YOUR TASK. In the records below, tally every line containing "défiscalisation". Report only the total.
____
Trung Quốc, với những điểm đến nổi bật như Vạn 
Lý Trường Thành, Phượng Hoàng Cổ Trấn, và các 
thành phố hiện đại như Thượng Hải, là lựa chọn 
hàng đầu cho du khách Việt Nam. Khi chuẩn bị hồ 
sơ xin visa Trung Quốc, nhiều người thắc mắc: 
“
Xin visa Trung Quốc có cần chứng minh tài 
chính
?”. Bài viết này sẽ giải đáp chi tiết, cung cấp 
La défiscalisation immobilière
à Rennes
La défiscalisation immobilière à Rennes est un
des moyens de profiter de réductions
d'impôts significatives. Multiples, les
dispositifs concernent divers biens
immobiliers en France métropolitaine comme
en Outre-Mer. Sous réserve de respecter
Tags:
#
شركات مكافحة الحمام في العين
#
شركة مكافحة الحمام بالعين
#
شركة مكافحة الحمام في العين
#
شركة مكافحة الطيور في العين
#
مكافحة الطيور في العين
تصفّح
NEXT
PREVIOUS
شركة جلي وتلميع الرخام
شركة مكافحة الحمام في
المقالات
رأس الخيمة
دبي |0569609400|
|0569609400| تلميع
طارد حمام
____
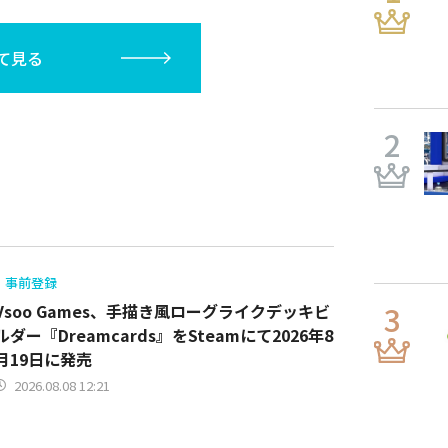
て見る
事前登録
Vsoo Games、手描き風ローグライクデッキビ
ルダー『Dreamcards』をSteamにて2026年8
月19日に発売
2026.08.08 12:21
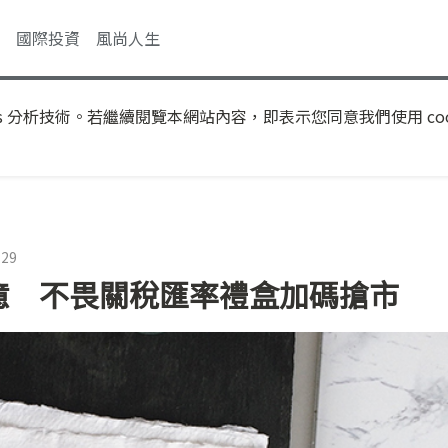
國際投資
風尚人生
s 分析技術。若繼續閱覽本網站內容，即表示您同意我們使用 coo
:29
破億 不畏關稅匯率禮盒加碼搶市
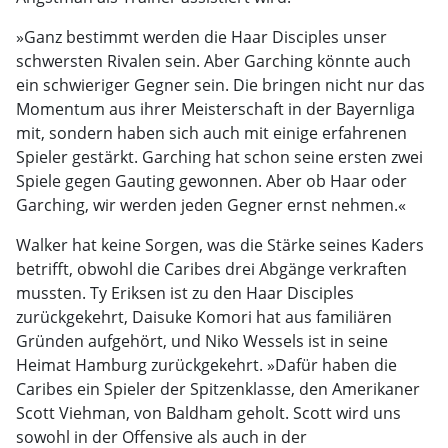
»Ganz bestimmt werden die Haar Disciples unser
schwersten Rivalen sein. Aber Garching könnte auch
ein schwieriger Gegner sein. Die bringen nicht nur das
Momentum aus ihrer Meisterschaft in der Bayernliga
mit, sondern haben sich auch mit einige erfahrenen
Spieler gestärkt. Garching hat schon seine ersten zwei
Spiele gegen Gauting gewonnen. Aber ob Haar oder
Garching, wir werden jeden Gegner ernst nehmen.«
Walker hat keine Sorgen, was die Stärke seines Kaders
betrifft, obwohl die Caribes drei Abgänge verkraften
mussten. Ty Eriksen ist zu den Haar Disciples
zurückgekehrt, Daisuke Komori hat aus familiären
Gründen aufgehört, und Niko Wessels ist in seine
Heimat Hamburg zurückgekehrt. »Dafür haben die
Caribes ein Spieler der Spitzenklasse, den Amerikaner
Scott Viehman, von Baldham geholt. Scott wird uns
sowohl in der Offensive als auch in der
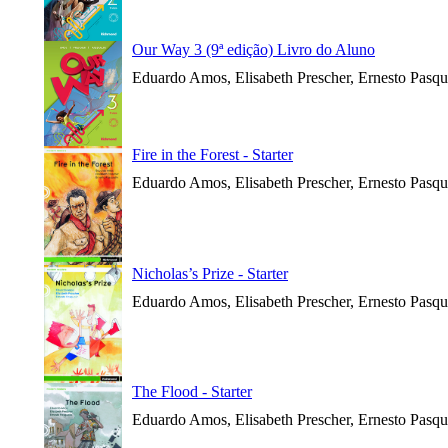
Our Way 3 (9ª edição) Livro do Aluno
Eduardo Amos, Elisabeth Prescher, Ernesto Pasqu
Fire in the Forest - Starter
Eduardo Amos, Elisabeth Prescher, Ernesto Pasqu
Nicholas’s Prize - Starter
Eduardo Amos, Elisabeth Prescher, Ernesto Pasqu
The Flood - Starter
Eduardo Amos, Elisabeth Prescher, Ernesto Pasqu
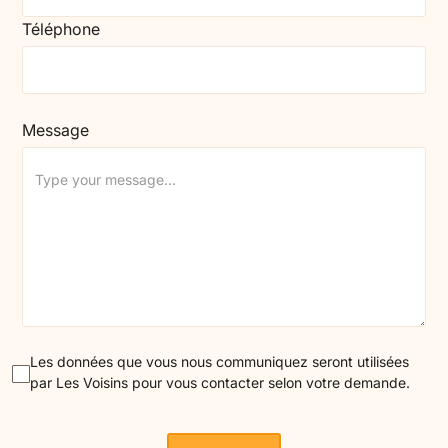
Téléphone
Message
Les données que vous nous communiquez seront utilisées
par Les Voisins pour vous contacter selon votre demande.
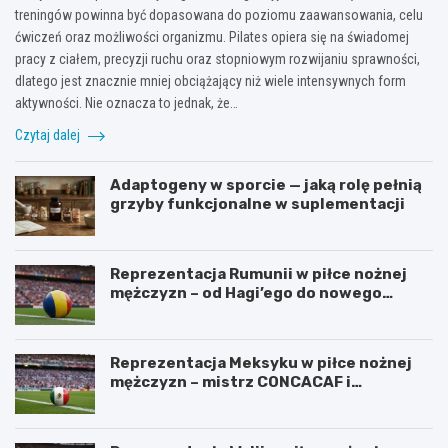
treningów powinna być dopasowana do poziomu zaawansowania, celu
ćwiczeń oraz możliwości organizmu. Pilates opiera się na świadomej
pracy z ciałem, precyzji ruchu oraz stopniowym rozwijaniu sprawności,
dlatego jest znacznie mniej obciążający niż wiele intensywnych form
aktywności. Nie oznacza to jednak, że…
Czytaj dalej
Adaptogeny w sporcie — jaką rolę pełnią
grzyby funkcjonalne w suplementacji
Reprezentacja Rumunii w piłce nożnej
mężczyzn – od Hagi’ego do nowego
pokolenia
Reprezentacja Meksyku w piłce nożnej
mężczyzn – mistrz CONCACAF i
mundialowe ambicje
____
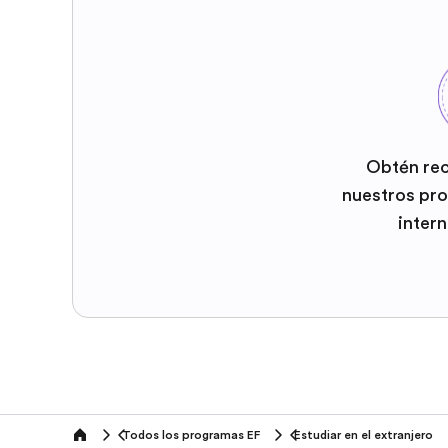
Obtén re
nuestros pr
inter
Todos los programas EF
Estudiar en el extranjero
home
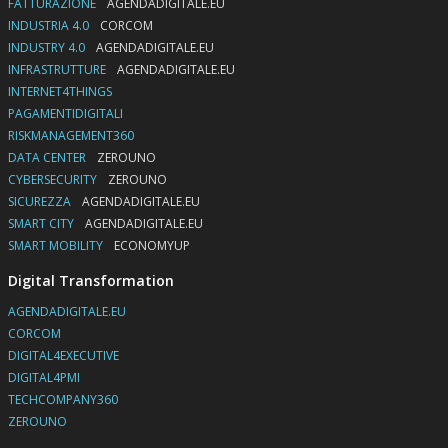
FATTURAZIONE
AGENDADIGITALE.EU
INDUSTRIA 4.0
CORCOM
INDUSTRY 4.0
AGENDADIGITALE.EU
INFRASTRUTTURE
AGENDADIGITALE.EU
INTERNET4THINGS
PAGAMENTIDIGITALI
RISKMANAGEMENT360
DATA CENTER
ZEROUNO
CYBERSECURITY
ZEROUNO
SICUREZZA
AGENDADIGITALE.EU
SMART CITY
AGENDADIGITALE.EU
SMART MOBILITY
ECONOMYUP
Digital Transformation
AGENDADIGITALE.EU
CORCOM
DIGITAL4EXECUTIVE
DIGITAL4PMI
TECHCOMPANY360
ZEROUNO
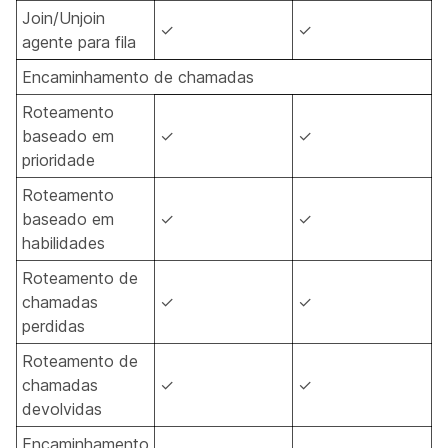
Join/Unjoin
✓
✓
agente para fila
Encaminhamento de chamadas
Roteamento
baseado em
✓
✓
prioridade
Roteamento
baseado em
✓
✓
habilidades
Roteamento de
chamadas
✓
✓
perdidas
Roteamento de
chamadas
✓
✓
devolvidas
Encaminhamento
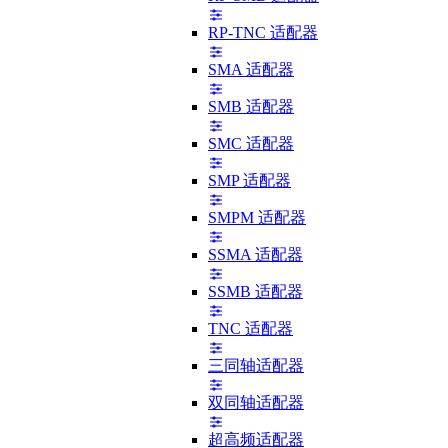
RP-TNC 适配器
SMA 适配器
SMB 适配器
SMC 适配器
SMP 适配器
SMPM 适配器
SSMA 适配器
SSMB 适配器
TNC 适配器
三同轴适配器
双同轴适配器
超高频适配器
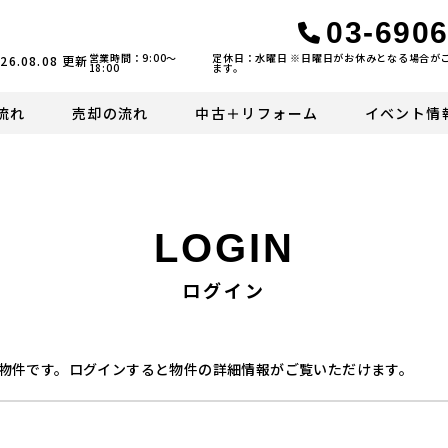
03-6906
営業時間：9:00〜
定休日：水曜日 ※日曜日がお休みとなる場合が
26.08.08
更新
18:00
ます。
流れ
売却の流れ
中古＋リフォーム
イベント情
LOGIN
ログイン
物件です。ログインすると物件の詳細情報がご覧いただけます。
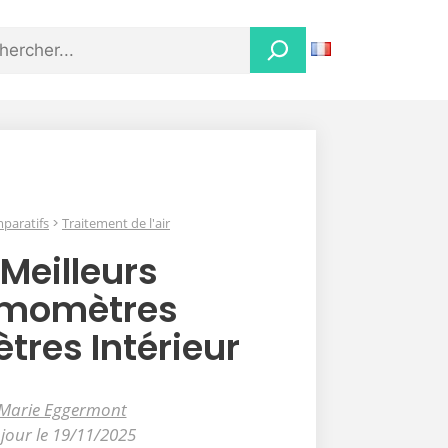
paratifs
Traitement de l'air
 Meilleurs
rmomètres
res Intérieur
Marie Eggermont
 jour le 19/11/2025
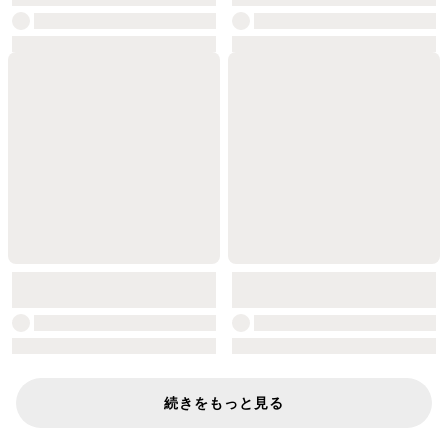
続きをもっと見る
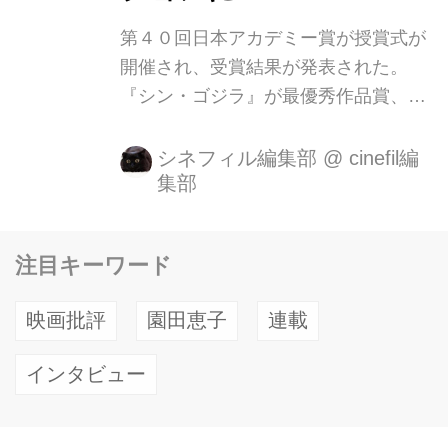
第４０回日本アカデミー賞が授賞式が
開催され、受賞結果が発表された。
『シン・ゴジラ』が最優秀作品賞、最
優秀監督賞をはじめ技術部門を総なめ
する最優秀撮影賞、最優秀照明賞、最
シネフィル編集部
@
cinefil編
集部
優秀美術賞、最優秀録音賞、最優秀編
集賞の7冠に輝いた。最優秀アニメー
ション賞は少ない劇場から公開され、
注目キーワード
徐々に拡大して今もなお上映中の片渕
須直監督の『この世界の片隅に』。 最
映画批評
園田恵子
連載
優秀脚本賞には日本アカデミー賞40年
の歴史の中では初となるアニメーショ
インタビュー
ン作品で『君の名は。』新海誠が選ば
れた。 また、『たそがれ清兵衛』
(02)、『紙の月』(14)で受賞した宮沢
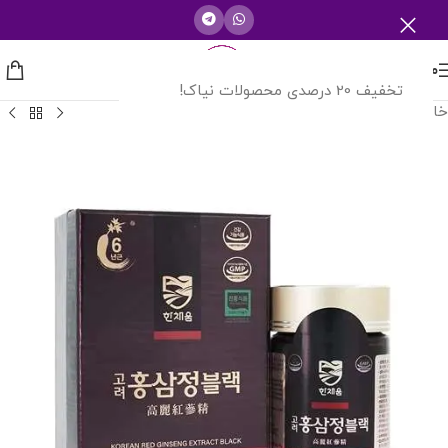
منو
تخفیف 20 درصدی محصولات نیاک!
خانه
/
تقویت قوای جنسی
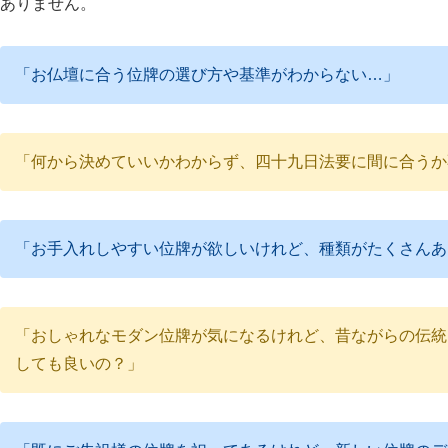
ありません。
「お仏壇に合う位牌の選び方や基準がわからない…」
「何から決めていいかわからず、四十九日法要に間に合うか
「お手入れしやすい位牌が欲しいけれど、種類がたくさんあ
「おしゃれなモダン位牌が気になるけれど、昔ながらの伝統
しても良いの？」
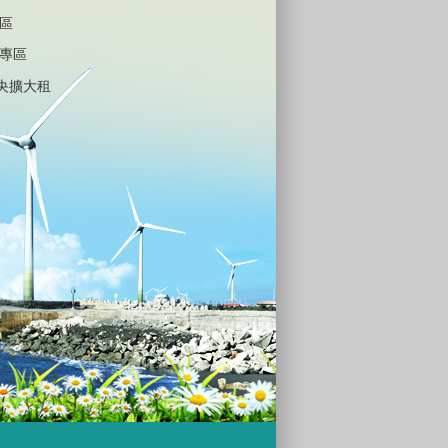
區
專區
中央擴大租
____
RESPONSE BOX. 2